Barack Obama, the US president, has ordered a review of how travellers are placed on watch lists and the screening procedures of air passengers following the failed bid to blow up the airliner.

Speaking while on vacation in Hawaii on Monday, Obama said: “We will not rest until we find all who were involved and hold them accountable.”

Obama has also ordered a second review to examine how “an individual with the chemical explosive he had on him could get onto an airliner in Amsterdam and fly into this country,” Robert Gibbs, the White House press spokesman, said.

Bob Baer, a former CIA agent who in 2006 warned that a Northwest Airlines flight from Amsterdam could be the target of an attack, said the attempted bombing had shown that security checks are “not effective at all”.

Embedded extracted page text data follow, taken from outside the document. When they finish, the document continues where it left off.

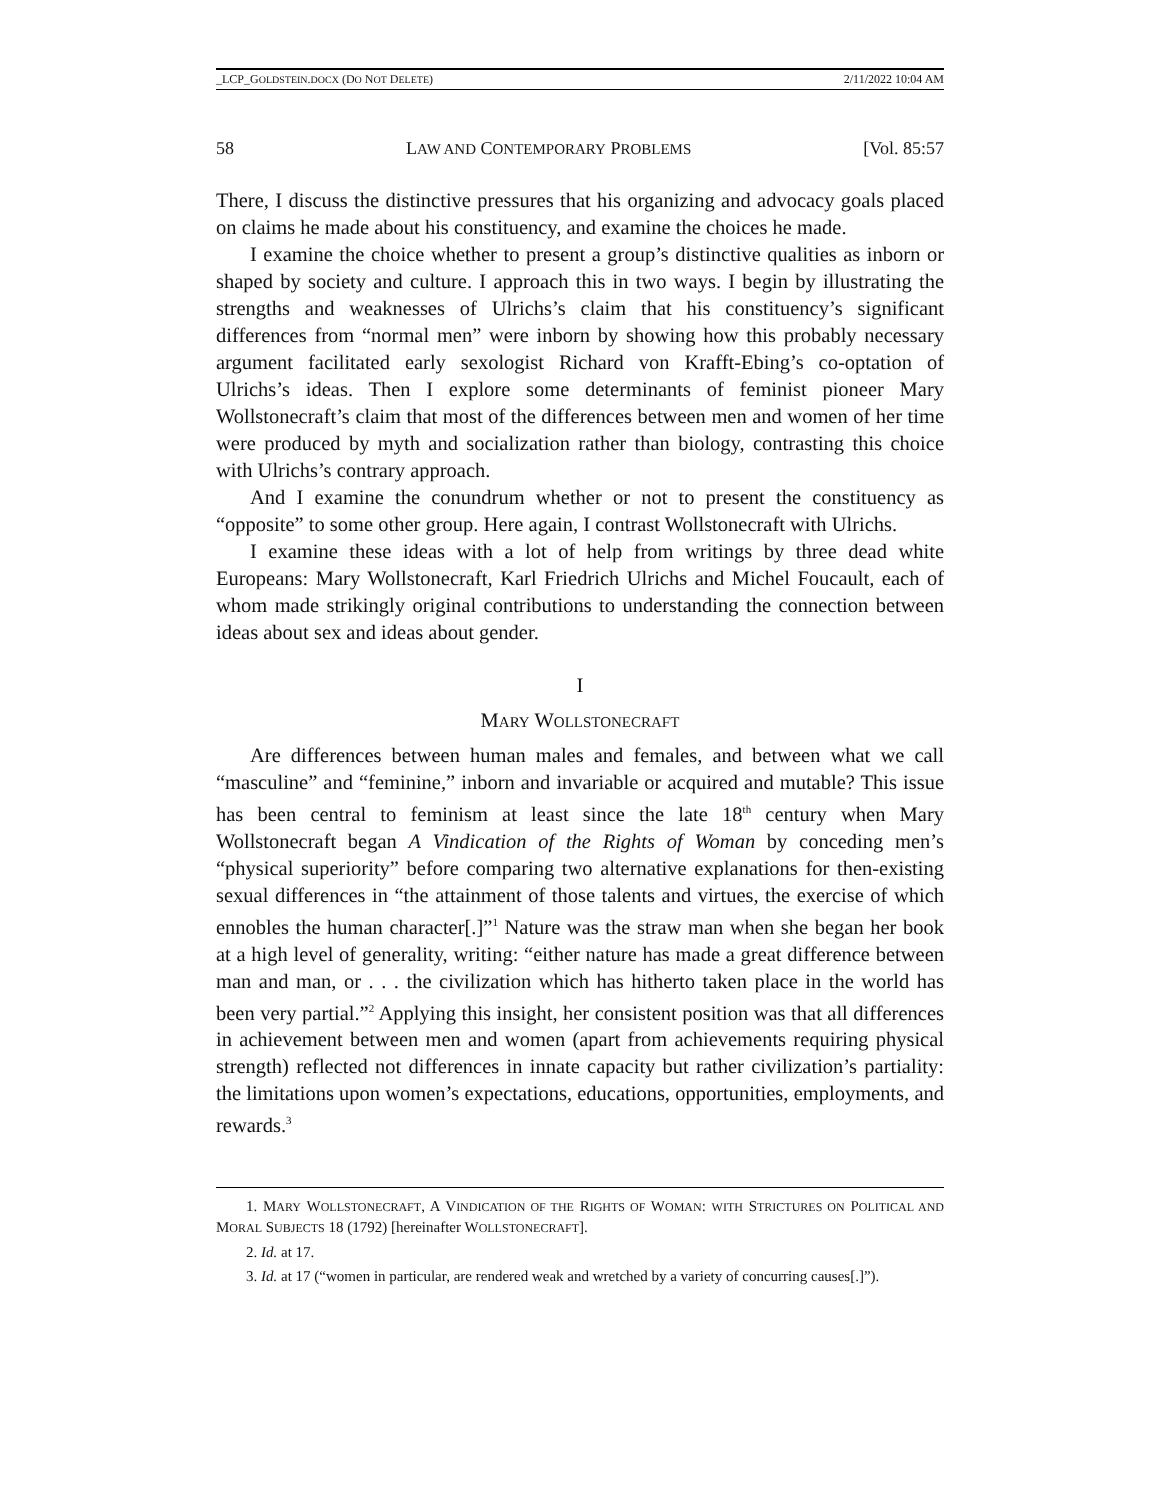_LCP_GOLDSTEIN.DOCX (DO NOT DELETE) 2/11/2022 10:04 AM
58 LAW AND CONTEMPORARY PROBLEMS [Vol. 85:57
There, I discuss the distinctive pressures that his organizing and advocacy goals placed on claims he made about his constituency, and examine the choices he made.
I examine the choice whether to present a group’s distinctive qualities as inborn or shaped by society and culture. I approach this in two ways. I begin by illustrating the strengths and weaknesses of Ulrichs’s claim that his constituency’s significant differences from “normal men” were inborn by showing how this probably necessary argument facilitated early sexologist Richard von Krafft-Ebing’s co-optation of Ulrichs’s ideas. Then I explore some determinants of feminist pioneer Mary Wollstonecraft’s claim that most of the differences between men and women of her time were produced by myth and socialization rather than biology, contrasting this choice with Ulrichs’s contrary approach.
And I examine the conundrum whether or not to present the constituency as “opposite” to some other group. Here again, I contrast Wollstonecraft with Ulrichs.
I examine these ideas with a lot of help from writings by three dead white Europeans: Mary Wollstonecraft, Karl Friedrich Ulrichs and Michel Foucault, each of whom made strikingly original contributions to understanding the connection between ideas about sex and ideas about gender.
I
MARY WOLLSTONECRAFT
Are differences between human males and females, and between what we call “masculine” and “feminine,” inborn and invariable or acquired and mutable? This issue has been central to feminism at least since the late 18<sup>th</sup> century when Mary Wollstonecraft began A Vindication of the Rights of Woman by conceding men’s “physical superiority” before comparing two alternative explanations for then-existing sexual differences in “the attainment of those talents and virtues, the exercise of which ennobles the human character[.]”<sup>1</sup> Nature was the straw man when she began her book at a high level of generality, writing: “either nature has made a great difference between man and man, or . . . the civilization which has hitherto taken place in the world has been very partial.”<sup>2</sup> Applying this insight, her consistent position was that all differences in achievement between men and women (apart from achievements requiring physical strength) reflected not differences in innate capacity but rather civilization’s partiality: the limitations upon women’s expectations, educations, opportunities, employments, and rewards.<sup>3</sup>
1. MARY WOLLSTONECRAFT, A VINDICATION OF THE RIGHTS OF WOMAN: WITH STRICTURES ON POLITICAL AND MORAL SUBJECTS 18 (1792) [hereinafter WOLLSTONECRAFT].
2. Id. at 17.
3. Id. at 17 (“women in particular, are rendered weak and wretched by a variety of concurring causes[.]”).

“It’s not a question of a gaping hole, it’s a question of the terrorist groups evolving their techniques very quickly,” he told Al Jazeera.

“So they’re getting better and better and they’re much faster than our security measures.”

Bruce Schneier, a writer on security issues and the author of “Beyond Fear”, said the epoisode illustrated that there were very few effective security measures on flights.

He said on his blog: “For years I’ve been saying this: Only two things have made flying safer [since 9/11] – the reinforcement of cockpit doors, and the fact that passengers know now to resist hijackers.

“This week, the second one worked over Detroit. Security succeeded.”